The science of Ice and cocktail
Ice is essential for humankind for various known purposes. For a bartender, adding ice is more than a show, it’s the science of diluting and cooling the drink. The topic of ice is related to water being chilled to a temperature where it gets frozen. It is naturally a chilling agent.
More than that, it plays a vital role in the dilution of the drink. The perfectly dilution, with optimum cooling will make the best drink. This makes the ice as the most important ingredient in making of cocktail. It is why the bartender usually puts a lot of ice in the drink, to dilute the drink well. Let’s understand the science behind it.
Water when frozen becomes ice but when the temperature changes, then it melts. This basic science when applied to the art of bartending can do wonders. The drinks are often stirred or shaken with ice, thus releasing its chilling energy to its surrounding and getting melted in the process. When the ice releases its energy, it is slowly keeping the ice cool until you finish it.

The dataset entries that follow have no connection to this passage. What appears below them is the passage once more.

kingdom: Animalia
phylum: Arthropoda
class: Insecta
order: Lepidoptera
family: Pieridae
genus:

The dilution and chilling of drink happens at the same pace. It can either happen by shaking in a shaker or by stirring with a bar spoon. Or after the drinks get poured on the rocks. After dilution, around 15-20 percent of the drink consists of ice. The amount and the size of the ice used matters in a drink. That’s why it is said, more the ice slower is the dilution. But there are factors that affect the process of dilution, it is either stirring or the type of ice used.
It is important to know, that bartenders usually prefer firm fresh ice that has clarity in its cube. The clarity means the water has been purified. For instance, if you form two ice cubes, one from straight from the tap and boil the water for the second cube. The first ice will be whitish but the one from boiled water will be transparent showing no impurities.
So, always look out for clear ice cubes.
At a home bar, while you try to make cocktails you also try to keep it cool. Thus it is a must known fact that stirred drink is less cold than shaken drinks. Once stirred two minutes later, it reach the equilibrium. Why so? It has been understood the faster the drink is shaken, the more it is chilled.
The first 10sec will get the drink chilled, soon after it reaches the point there is no more chilling or cooling happening. But did you know there are types of ice too? Yes, different drinks have different shapes and sizes of ice. Like using ice spears for long drinks, on rocks usually means one big ice cube and some crushed ice in shakers.
The ice while making cocktail is best stored in ice box using an ice scooper. These are the basic equipment in the cocktail set. This set can be easily found online but try getting from experienced sellers. It will affect the quality of the products.